A couple of days ago, K Gurunathan – described as a former mayor of Kapiti – had an article in Stuff under the heading “ACT’s Treaty referendum: a bad idea, and even worse timing”.
In the article, he noted that former Prime Minister John Key had ruled out the idea of scrapping Maori electorates, even though it had long been National Party policy to do so, on the grounds that doing so “would be an incredibly divisive thing to do to New Zealand and New Zealanders. Do you really want to rip a country apart? I’ll tell you what would happen – hikois from hell.”
Then Mr Gurunathan noted that “Green Party leader James Shaw warned there could be wide scale disruption leading to violence if ACT’s Seymour is successful in getting National’s Christopher Luxon to agree to his referendum on the Treaty. Te Pati Maori president John Tamihere added that if Maori were backed into a corner it would spark a civil disobedience movement that would shut down the country’s major cities.”
What on Earth has David Seymour proposed to prompt such strong reactions? He has simply drawn attention to the fact that there is a huge amount of confusion about what the Treaty of Waitangi actually provided, with an increasing tendency for governments to interpret it and its so-called “principles” as conferring different political rights on those New Zealanders who chance to have a Maori ancestor than on those who don’t.
Yet the actual text of the Treaty, whether in English or te reo, is very short and very simple – only a single page in length. Its three simple clauses involved Maori chiefs surrendering sovereignty to the Crown, being guaranteed their property rights, and being granted the rights and privileges of British subjects. (And arguing that chiefs did not understand that they were surrendering power to a higher authority is impossible in view of the speeches made and recorded at the time, and subsequently made at a conference of chiefs in Kohimarama in 1860.)
Much legislation in recent decades refers to the “principles of the Treaty”, but Parliament has never tried to define those principles. The result has been that the courts have felt free to interpret those principles as they have felt inclined, suggesting in particular that the Treaty established something “akin to a partnership”, even though neither the word “partnership” nor any synonym for “partnership” appears in any of the three short articles of the Treaty.
So David Seymour has suggested that Parliament should debate what the Treaty means and, having had that debate, should ask the country to confirm the meaning by means of a referendum. In a statement issued ahead of the election explaining why ACT wants a referendum on the meaning of the Treaty, he commented:
“No society in history has succeeded by having different political rights based on birth.
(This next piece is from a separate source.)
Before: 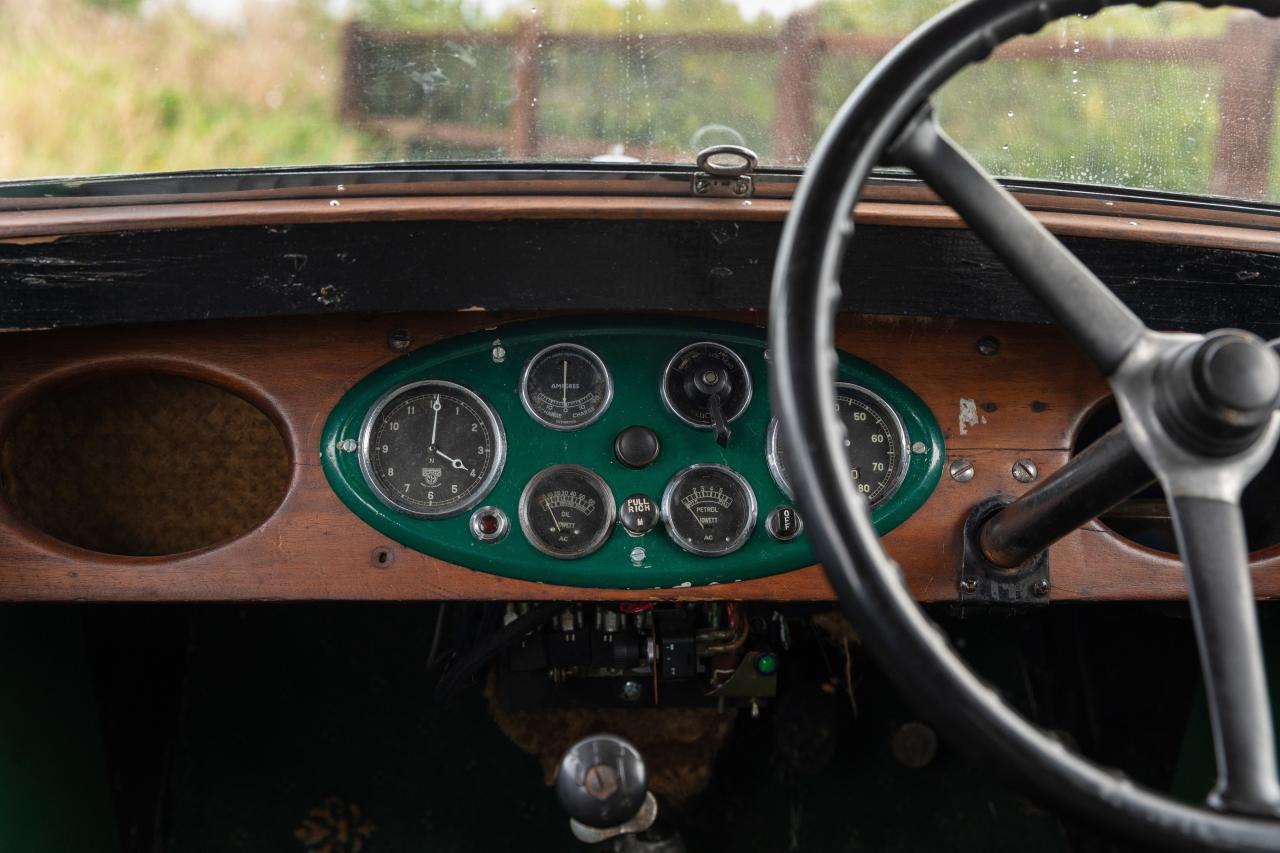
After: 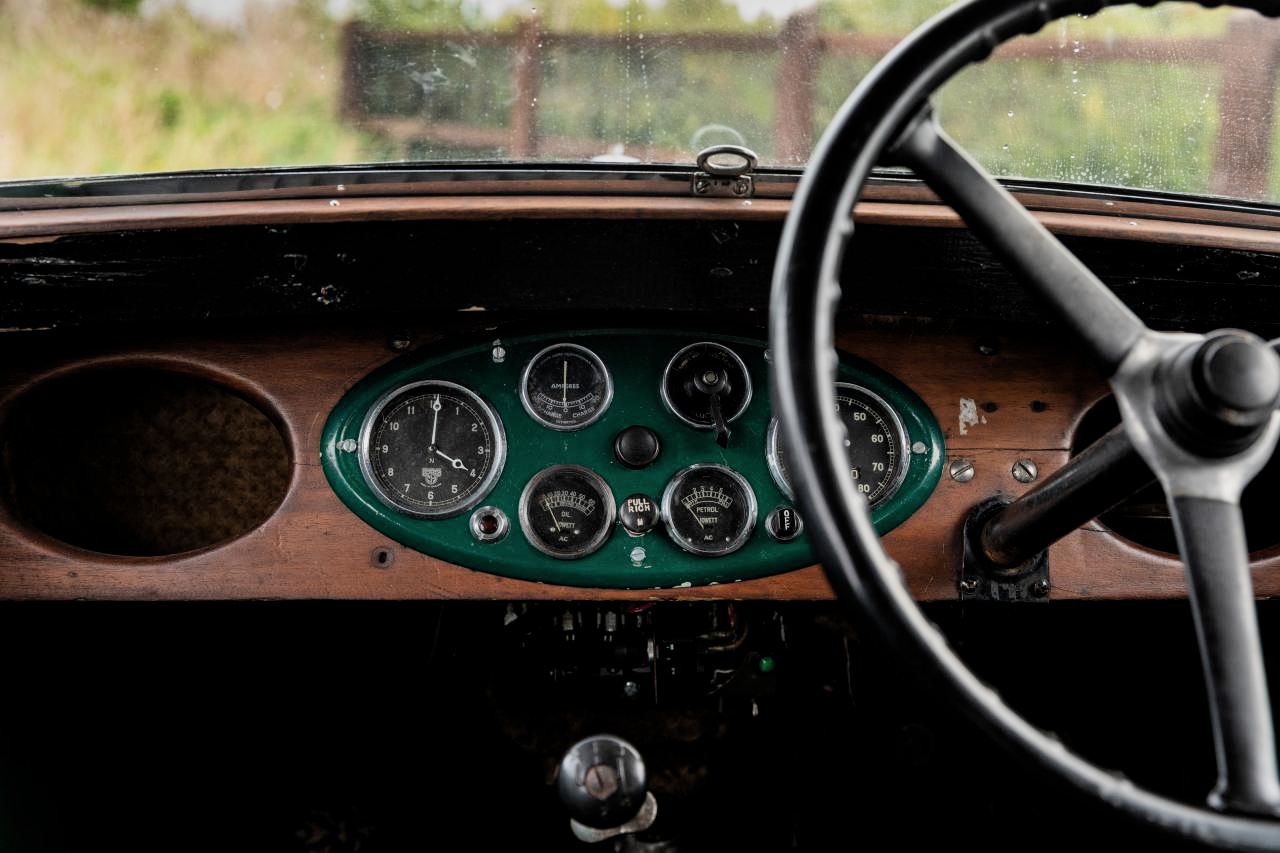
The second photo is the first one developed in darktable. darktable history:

New Zealanders came here to escape class and caste and apartheid.
“All of the good political movements of the past four hundred years have been about ending discrimination on the basis of race, religion, sex and sexuality to treat each person with the same dignity. We are the first country in history that’s achieved equal rights and has division as its official policy. It’s nuts.
“The Treaty Principles Act would be short but decisive. It would define the Principles of the Treaty as:
1. All citizens of New Zealand have the same political rights and duties.
2. All political authority comes from the people by democratic means including universal suffrage, regular and free elections with a secret ballot.
3. New Zealand is a multi-ethnic liberal democracy where discrimination based on ethnicity is illegal.
“For the avoidance of doubt, these principles prevail over any contradictory enactment by Parliament, or finding on the matter of Treaty Principles by the Courts.”
I find it hard to see any rational reason for opposing such a referendum. Surely not the threat of civil disobedience by those who feel that that interpretation of the Treaty of Waitangi threatens their own self-interest?
Of course, there is nothing about such a referendum which would reverse or put an end to claims against the Crown for historical abuse, and nor should it.
But if such a referendum were passed it would end once and for all the nonsense that those who chance to have some Maori ancestry – now always with ancestors of other ethnicities too of course – have some preferential right to anything. Logically, there would be no basis for Maori electorates – which were established for just five years in 1867, and which the Royal Commission on the Electoral System said in 1986 should be scrapped if we adopted MMP – no basis for separate Maori wards in local government, no basis for a separate Maori Health Authority, and so on.
Might this lead to the sudden disappearance of Maori from positions of power and influence? Of course not. We don’t know the final shape of the new Parliament as I write but it is only a couple of years ago that the Leader and Deputy Leader of the National Party were Maori, as were the Deputy Leader of the Labour Party, the Leader and Deputy Leader of New Zealand First, the Co-Leader of the Greens and the Leader of ACT, with only one of those seven people being dependent on a Maori electorate to get into Parliament. To imply that without Maori electorates Maori would be deprived of a voice in Parliament is condescending nonsense.
I hope that John Tamihere, who was himself a Minister in a Labour Government some years ago, would not do anything to encourage civil disobedience – indeed, would do everything in his power to encourage obedience to the law – if David Seymour’s referendum were to go ahead. But the longer New Zealanders go on pandering to the radicals who are demanding superior rights based on ethnicity the more difficult it will be to put the country back onto a democratic path.
As negotiations to form the next Government get under way in earnest, let’s hope that a referendum to define our political rights beyond any shadow of doubt is firmly on the agenda.